Easter Chocolate Blossom Cookies

These Easter Chocolate Blossom Cookies are fun for an Easter celebration. They are soft, chocolatey, rolled in colorful sprinkles and topped with a chocolate kiss.
Prep Time10 minutes
Cook Time10 minutes
Course: Desserts, Holiday
Cuisine: American
Keyword: chocolate desserts, cookies, Easter treats
Servings: 36 cookies

Ingredients

  • 2 cups flour
  • cup unsweetened cocoa powder
  • ½ teaspoon baking soda
  • ¼ teaspoon salt
  • 2 sticks unsalted butter, room temperature
  • 1 cup sugar
  • 1 teaspoon vanilla extract
  • 1 egg
  • 1 egg yolk
  • 36 Hershey’s Kisses milk chocolate candies unwrapped
  • Pastel Nonpareils sprinkles

Instructions

  • Preheat the oven to 350 degrees and line a large baking sheet with parchment paper.
  • In a medium bowl, whisk together flour, cocoa, baking soda, salt and set aside.
  • In a separate bowl, beat the butter on medium speed for 5 minutes scraping down the sides halfway.
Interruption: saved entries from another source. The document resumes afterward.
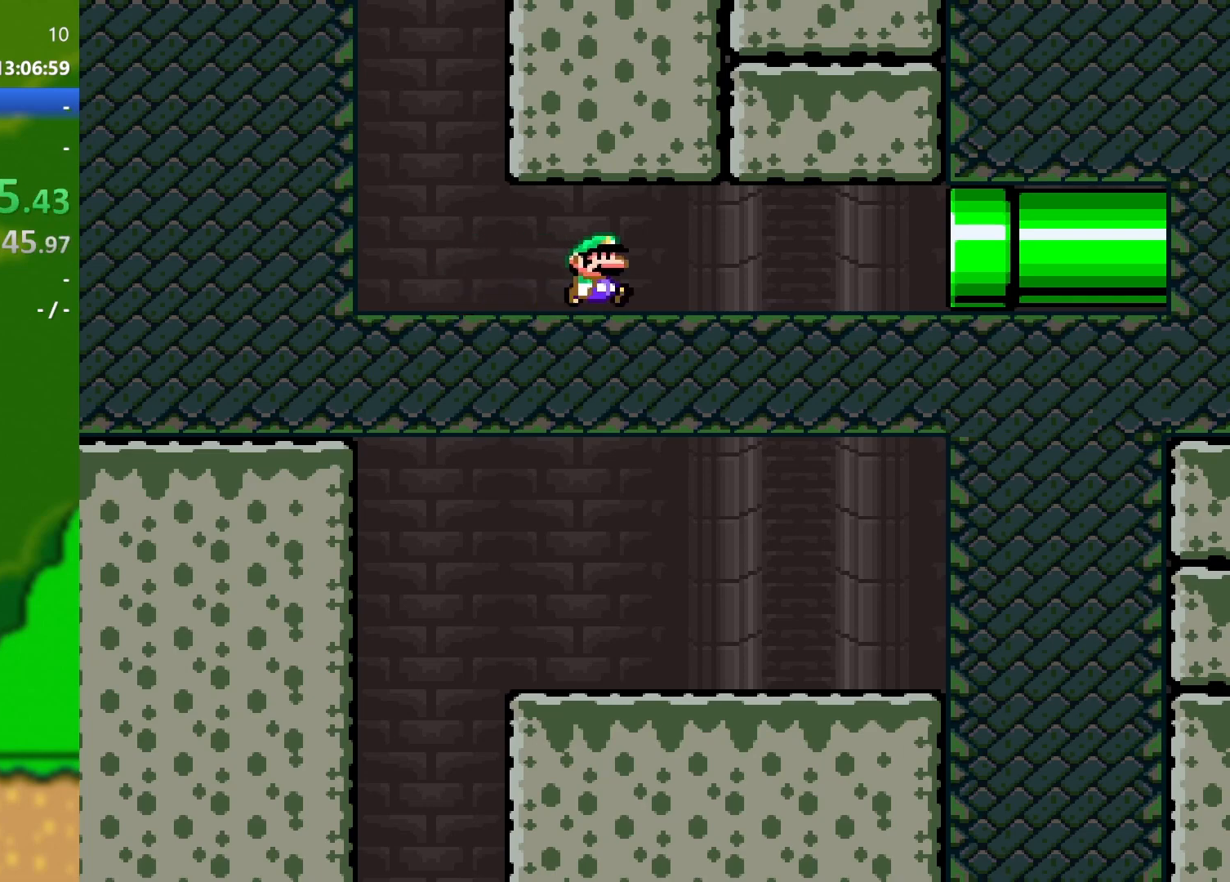
{"buttons": ["Y", "DPAD_RIGHT"], "events": []}
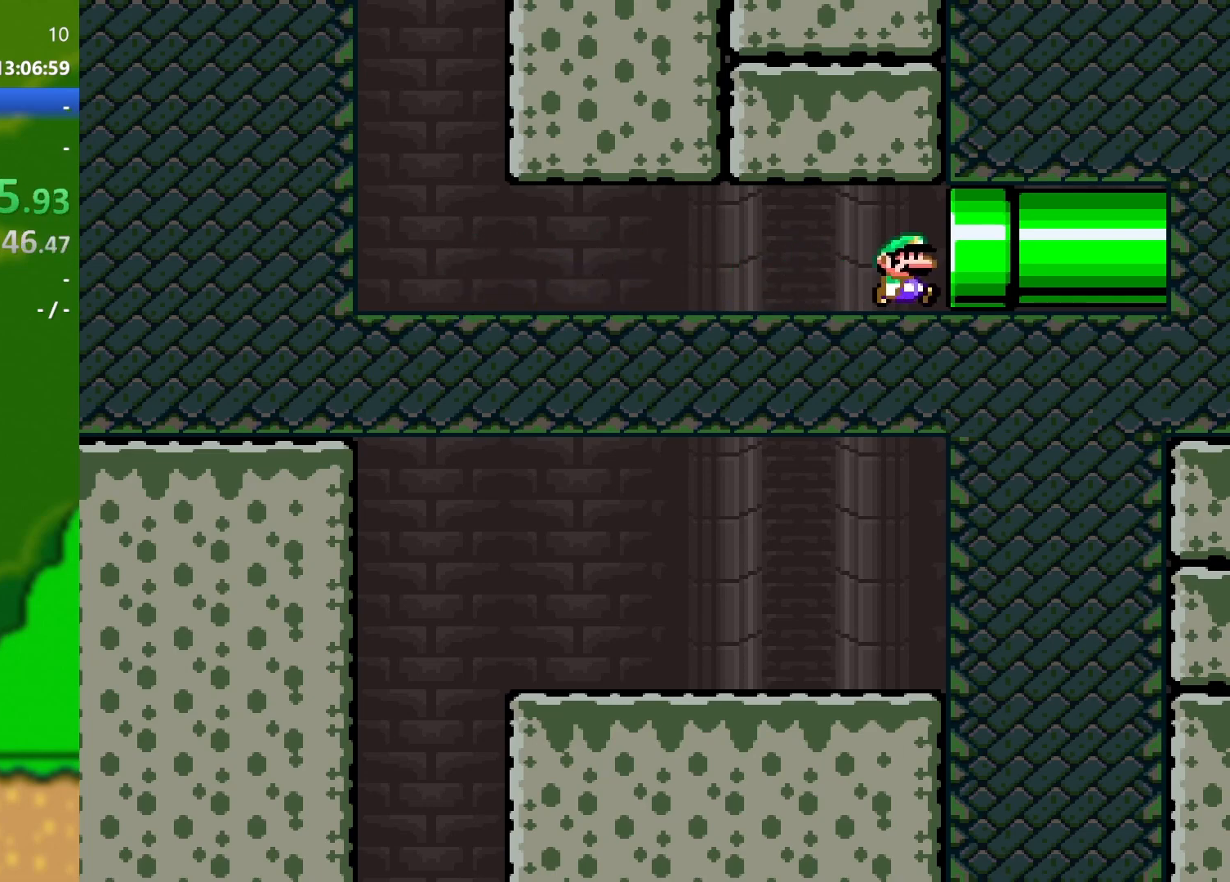
{"buttons": [], "events": [[250, "DPAD_RIGHT", "up"], [250, "Y", "up"]]}
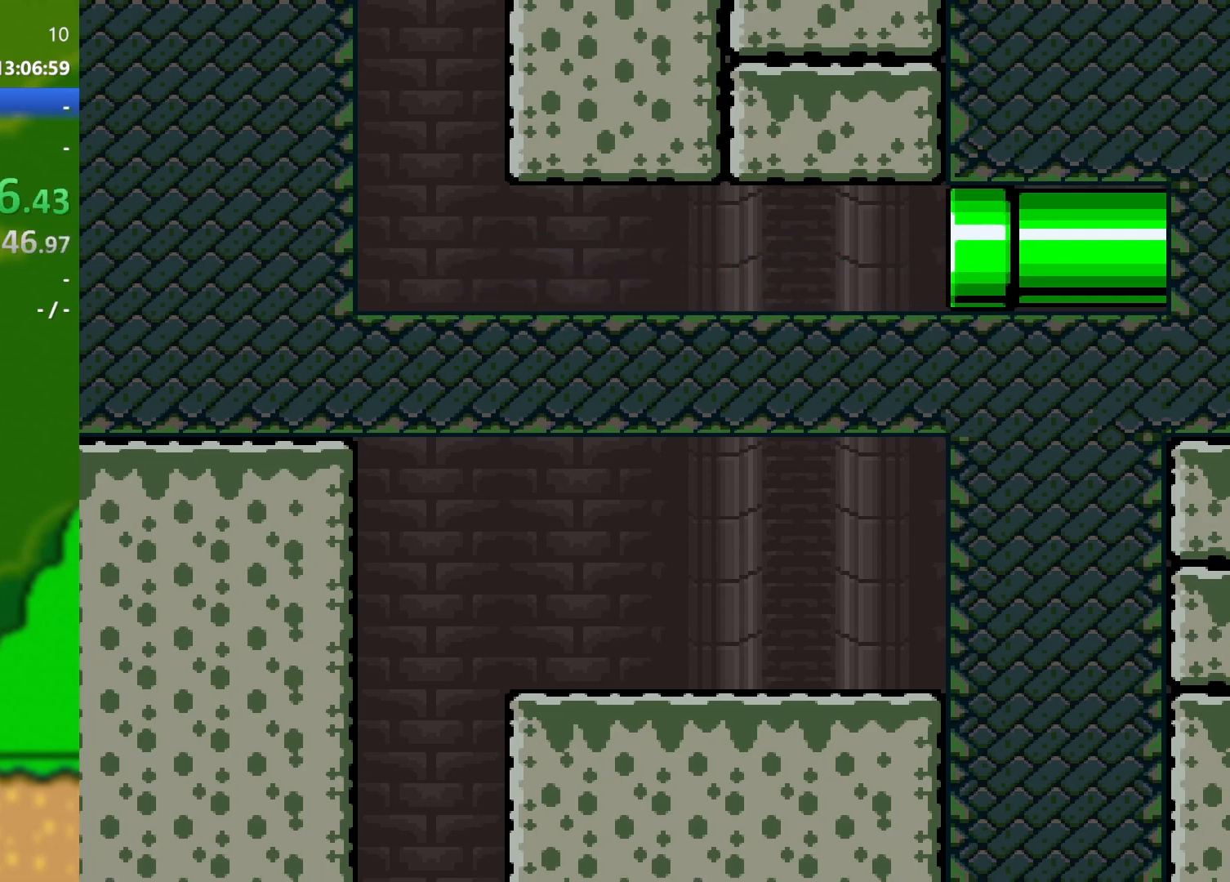
{"buttons": [], "events": []}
Add the sugar and continue beating for 5 to 7 minutes or until fluffy. Then, mix in vanilla and eggs until combined.
  • Combine the wet and dry ingredients and beat together until mixed.
  • Scoop 1 tablespoon of dough, shape into balls, roll in sprinkles and place 2 inches apart on the baking sheet.
  • Bake for 8-10 minutes or until the cookies are puffed and the edges are set.
  • Press one kiss onto the center of each cookie while still warm. The candies will look like they are melting but do not disturb them and they will resolidify in the correct shape.
  • Allow cookies to cool completely on a wire rack before serving.

Notes

  • Countertop: Store in an airtight container on the counter for up to 4 days.
  • Refrigerator: Allow to cool completely and store in an airtight container in the fridge for up to 2 weeks.
  • Freezer: Place cooled cookies in a freezer-safe container or bag and store in freezer for up to 6 months. Please note that the chocolate kisses may bloom and not look as pretty but still taste delicious.